Insider Fears Grip Market After Mantra DAO Sends $27M to Binance Post-90% Crash
A $26.96 million transfer of OM tokens from Mantra DAO to Binance has triggered widespread fear among investors, especially since the move closely followed a 90% price crash. From a daily high of $6.28, OM collapsed to $0.7192, erasing billions in market value in a matter of hours.
Given that Mantra’s team controls 90% of the token supply, observers quickly raised red flags about possible insider dumping.
Mantra CEO Says Team Didn’t Sell
JP Mullin, CEO of Mantra DAO, denied all allegations of insider selling. He claimed the crash was the result of cascading liquidations triggered by sudden price volatility—common in highly leveraged crypto markets.

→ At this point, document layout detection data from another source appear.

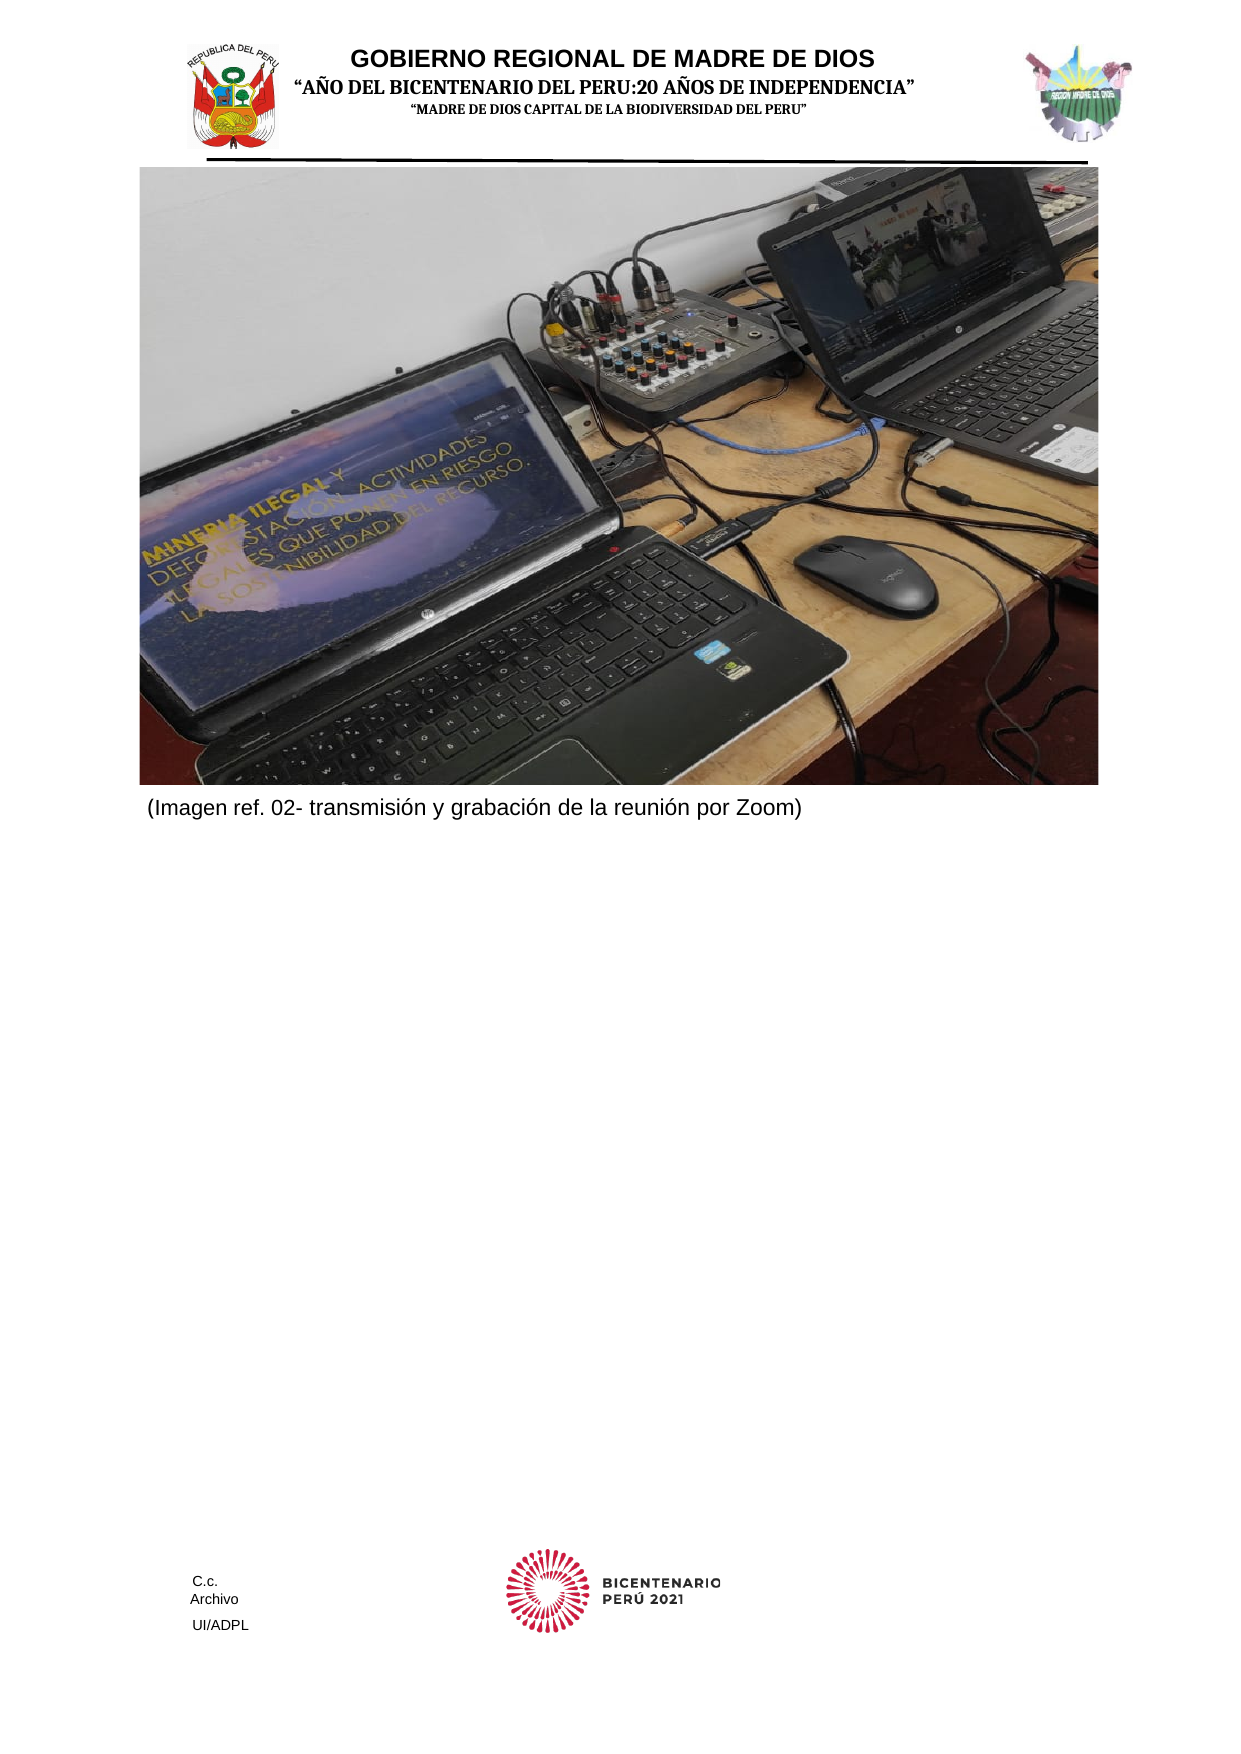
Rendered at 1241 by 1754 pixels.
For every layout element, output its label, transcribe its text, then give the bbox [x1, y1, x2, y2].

picture [506, 1549, 721, 1633]
picture [187, 44, 279, 149]
picture [1023, 44, 1136, 143]
text (Imagen ref. 02- transmisión y grabación de la reunión por Zoom) [147, 791, 1034, 822]
picture [139, 167, 1099, 785]
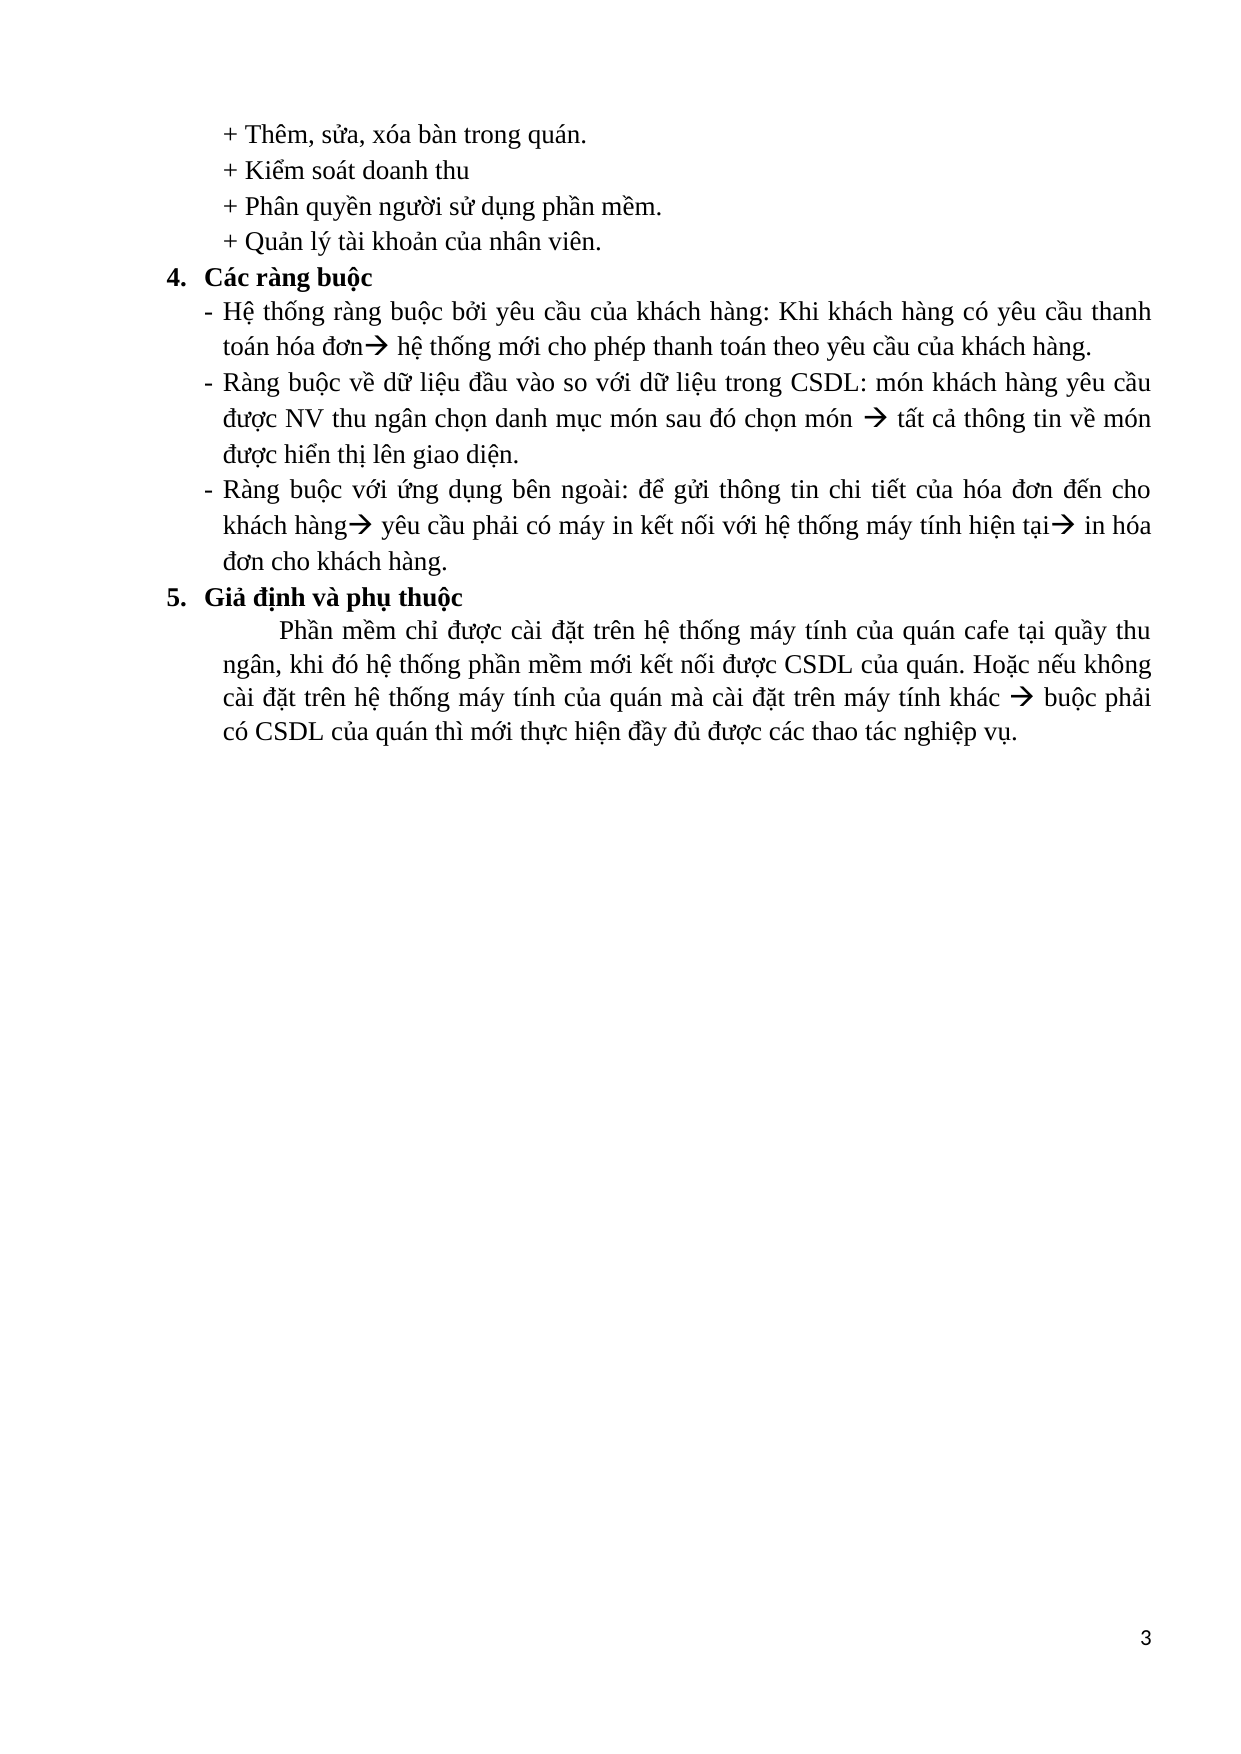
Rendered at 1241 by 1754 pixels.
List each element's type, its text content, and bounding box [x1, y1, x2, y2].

text + Kiểm soát doanh thu [223, 154, 1152, 185]
text + Quản lý tài khoản của nhân viên. [223, 225, 1152, 256]
text + Phân quyền người sử dụng phần mềm. [223, 189, 1152, 221]
list Giả định và phụ thuộc [166, 581, 1152, 612]
list Hệ thống ràng buộc bởi yêu cầu của khách hàng: Khi khách hàng có yêu cầu thanh toán hóa đơn hệ thống mới cho phép thanh toán theo yêu cầu của khách hàng. [204, 294, 1152, 362]
list Các ràng buộc [166, 261, 1152, 292]
text Phần mềm chỉ được cài đặt trên hệ thống máy tính của quán cafe tại quầy thu ngân, khi đó hệ thống phần mềm mới kết nối được CSDL của quán. Hoặc nếu không cài đặt trên hệ thống máy tính của quán mà cài đặt trên máy tính khác buộc phải có CSDL của quán thì mới thực hiện đầy đủ được các thao tác nghiệp vụ. [223, 614, 1152, 746]
list Ràng buộc với ứng dụng bên ngoài: để gửi thông tin chi tiết của hóa đơn đến cho khách hàng yêu cầu phải có máy in kết nối với hệ thống máy tính hiện tại in hóa đơn cho khách hàng. [204, 473, 1152, 576]
list Ràng buộc về dữ liệu đầu vào so với dữ liệu trong CSDL: món khách hàng yêu cầu được NV thu ngân chọn danh mục món sau đó chọn món tất cả thông tin về món được hiển thị lên giao diện. [204, 366, 1152, 469]
text + Thêm, sửa, xóa bàn trong quán. [223, 118, 1152, 149]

Despite this, on-chain investigator Max Brown flagged a separate 3.9 million OM token transfer to OKX before the crash, fueling suspicions further. These tokens could have been sold, but since centralized exchange activity is opaque, it’s impossible to verify on-chain.
Binance and OKX Disagree on Cause
Binance backed the CEO’s claims, stating that forced liquidations appear to be the main reason behind the market crash. However, OKX presented a different view, suggesting that sudden changes in OM’s tokenomics and significant exchange inflows could have played a role in the decline.

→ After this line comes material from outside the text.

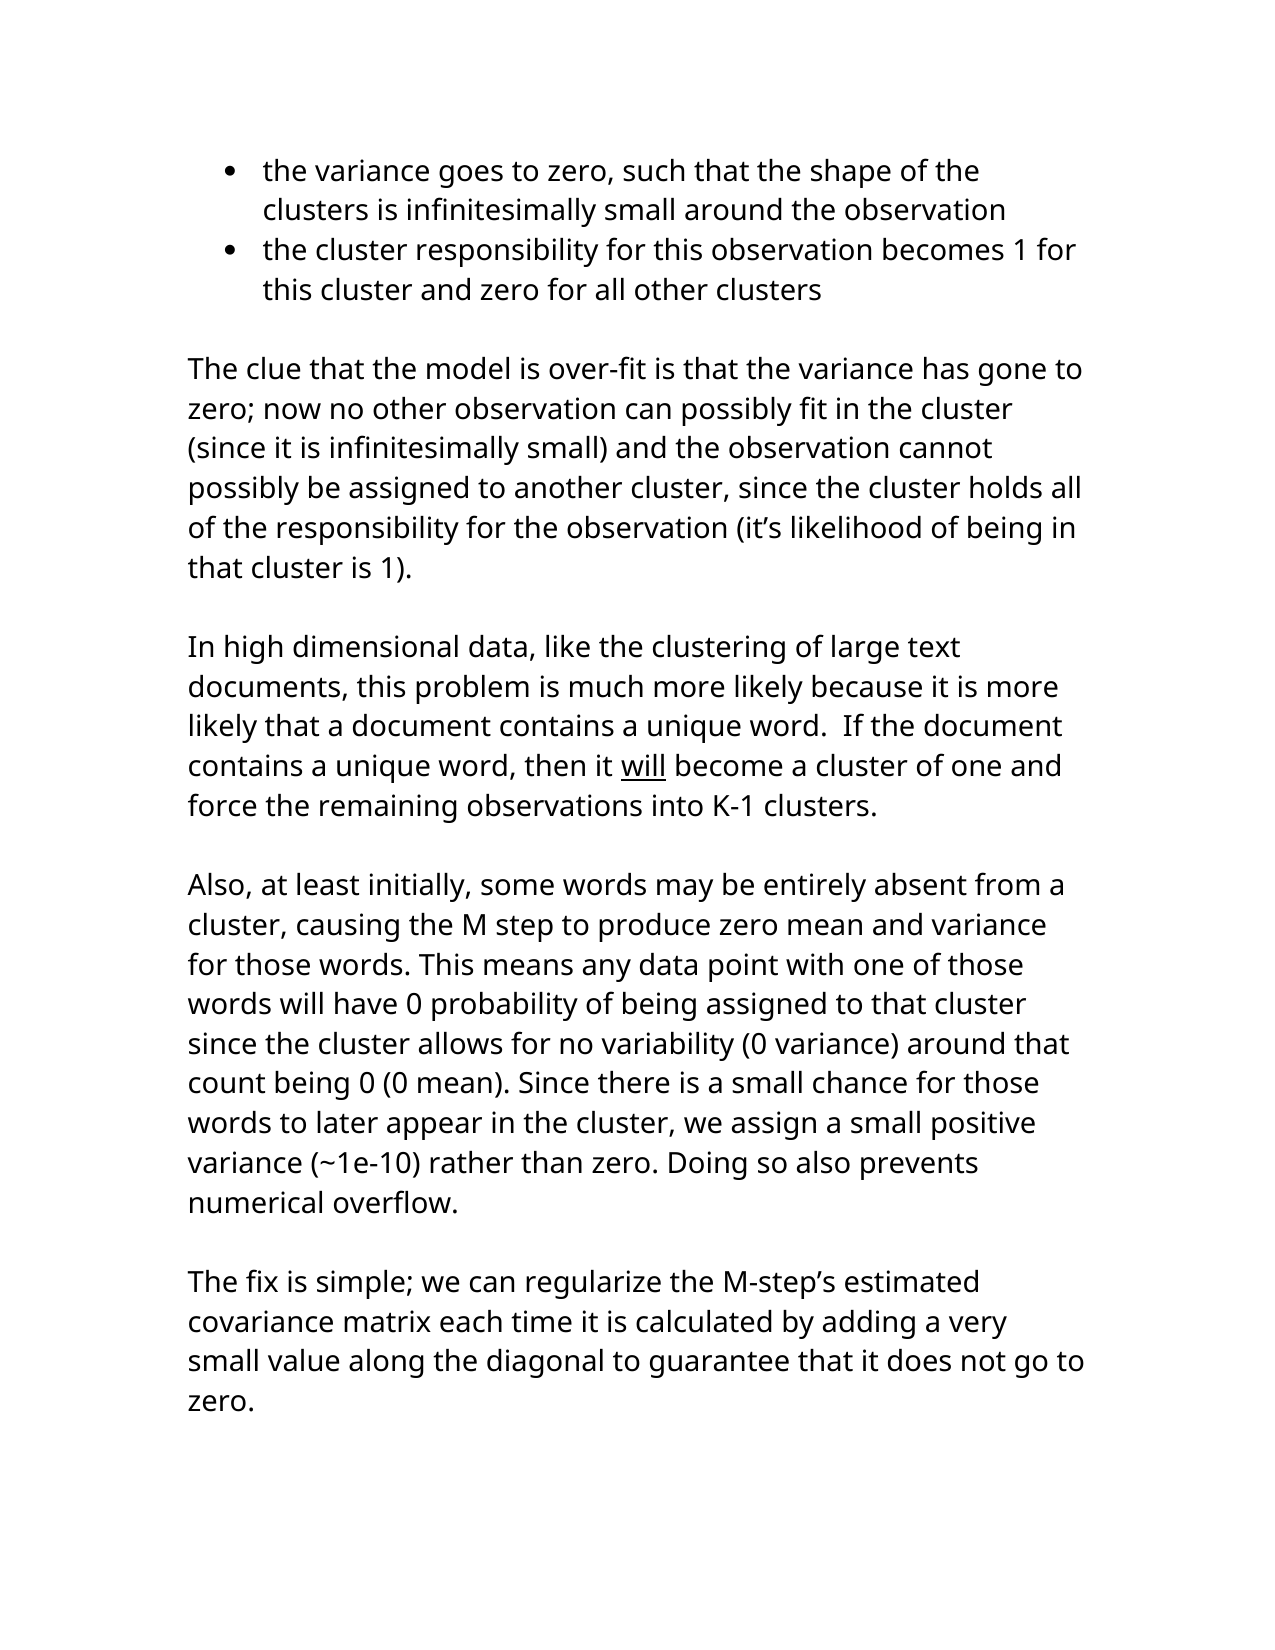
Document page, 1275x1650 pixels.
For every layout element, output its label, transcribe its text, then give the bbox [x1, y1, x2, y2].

This contradiction has left investors confused and wary of the project’s internal operations.
Liquidity Risks and Centralization Warning Signs
The OM debacle illustrates how quickly things can go south for projects with thin liquidity and concentrated ownership. A handful of large token movements—whether intended for sale or not—can destabilize the entire market.
While OM has rebounded slightly, the damage to investor trust is already done. Moving forward, Mantra DAO will need to address its governance structure and increase transparency to avoid similar blowback.